Highlights & Insights¶
- Perspective shift in optimization variables: While traditional guidance reduction focuses on the "denoising network," this work shifts the focus to the "initial noise"—a severely underutilized degree of freedom. Modifying noise instead of the model preserves plug-and-play capability, prevents forgetting, and ensures transferability.
- Image Space vs. Noise Space Trade-off: Proposition 1 uses Lipschitz continuity to link image difference minimization with noise difference reduction, providing theoretical grounding while bypassing unattainable ideal inversion noise.
- MSD enables noise optimization for full-step diffusion: Detaching denoiser gradients extends noise optimization, previously limited to few-step models, to standard 20-30 step diffusion models.
Limitations & Future Work¶
- Training overhead from online sampling: Unlike standard distillation, training requires teacher path guided sampling, increasing single-step training costs.

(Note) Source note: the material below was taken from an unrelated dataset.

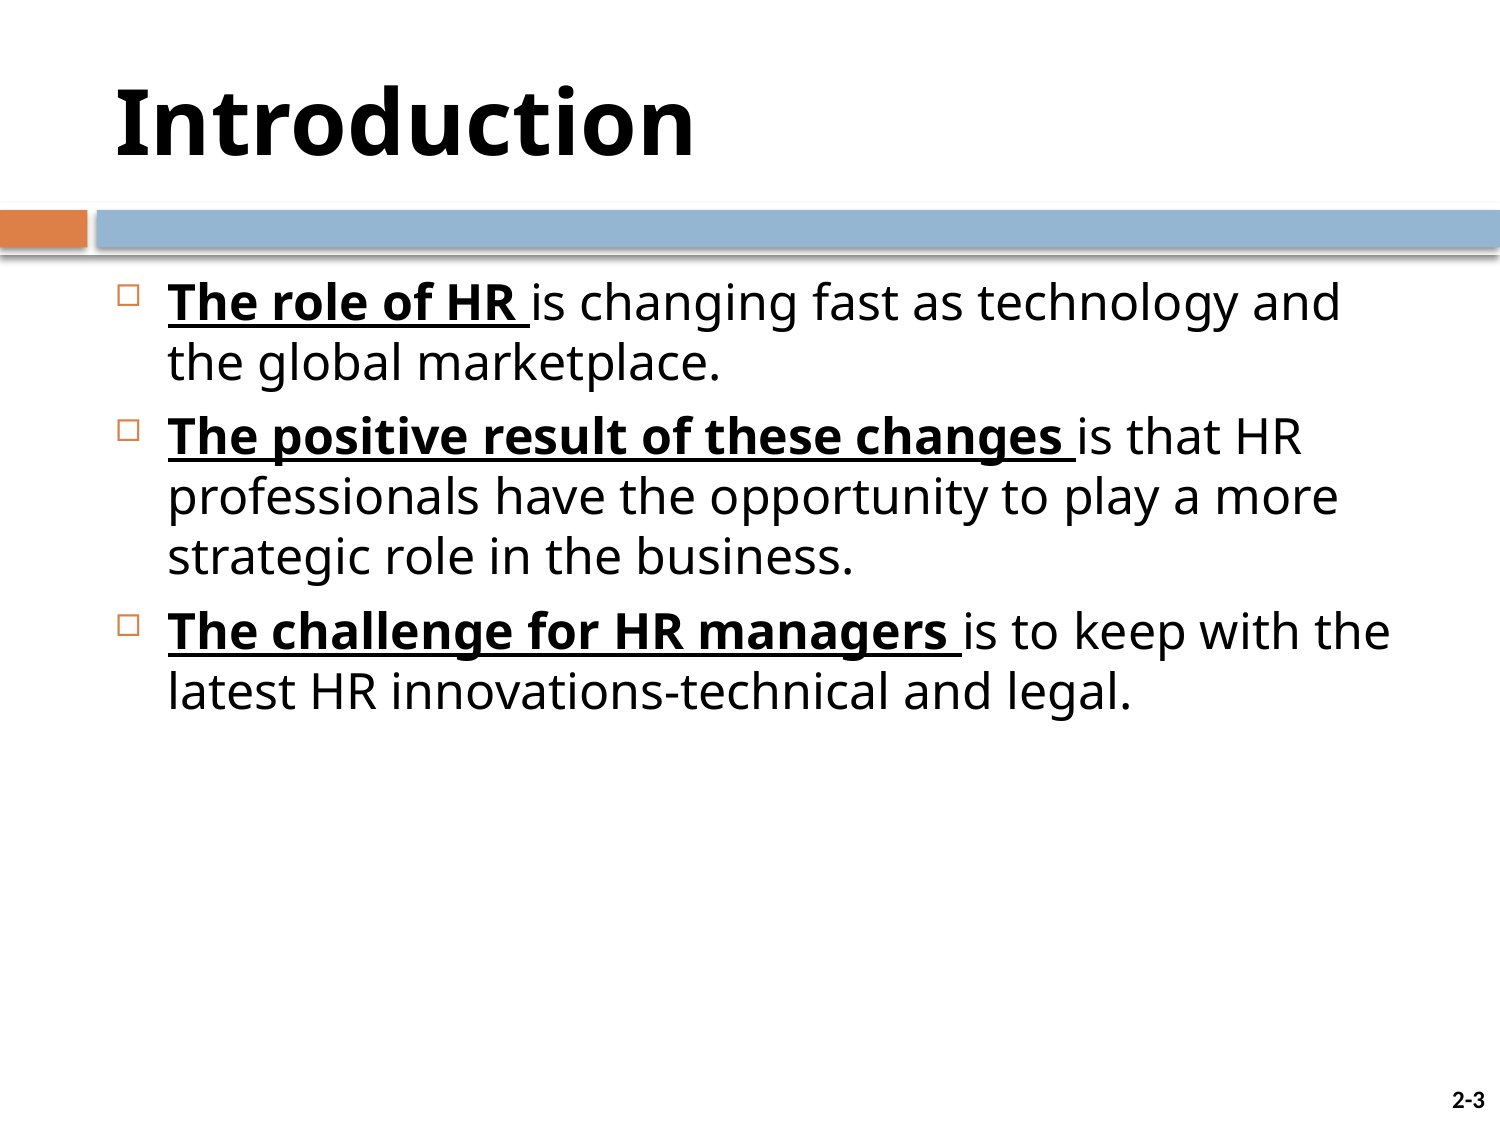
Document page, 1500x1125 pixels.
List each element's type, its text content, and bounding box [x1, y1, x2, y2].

- Gap in SDXL performance: On larger models like SDXL, the FID (26.22) is still notably higher than guided sampling (21.20), suggesting noise refinement alone may have limitations at scale.
- Teacher-bounded quality: Since it learns to approximate teacher output, its performance ceiling is locked to the quality of the teacher's guidance.
- MSD as an Approximation: Proposition 2 holds only under mild assumptions and involves a constant factor; the impact of approximation error on convergence in extreme cases is not fully characterized.
Related Work & Insights¶
- vs. Guidance Distillation (Meng et al. 2023): They distill signals into the student denoising network, requiring model modification and per-variant distillation. Ours distills into the initial noise, keeping the model unchanged and allowing zero-shot transfer.
- vs. Noise Optimization (Zhou et al. 2024, etc.): Others have used inversion noise in noise space as supervision for human preference alignment. Ours uses image space loss for guidance-free generation and solves the multi-step backprop cost via MSD.
- vs. CFG / PAG Guidance: These require extra computations (dual passes) at every step. This work "pre-pays" that cost into a one-time "noise refinement" step, eliminating the second forward pass per denoising step during inference.
Rating¶
- Novelty: ⭐⭐⭐⭐⭐ Distilling guidance into noise instead of the network is a clean and under-explored direction.
- Experimental Thoroughness: ⭐⭐⭐⭐ Covers SiT/SD2.1/SDXL + transfer/distillation compatibility, though a gap remains on SDXL.
- Writing Quality: ⭐⭐⭐⭐⭐ The sequence of motivation, analysis, method, and proofs is cohesive.
- Value: ⭐⭐⭐⭐ Plug-and-play, no model modification, highly transferable and deployment-friendly.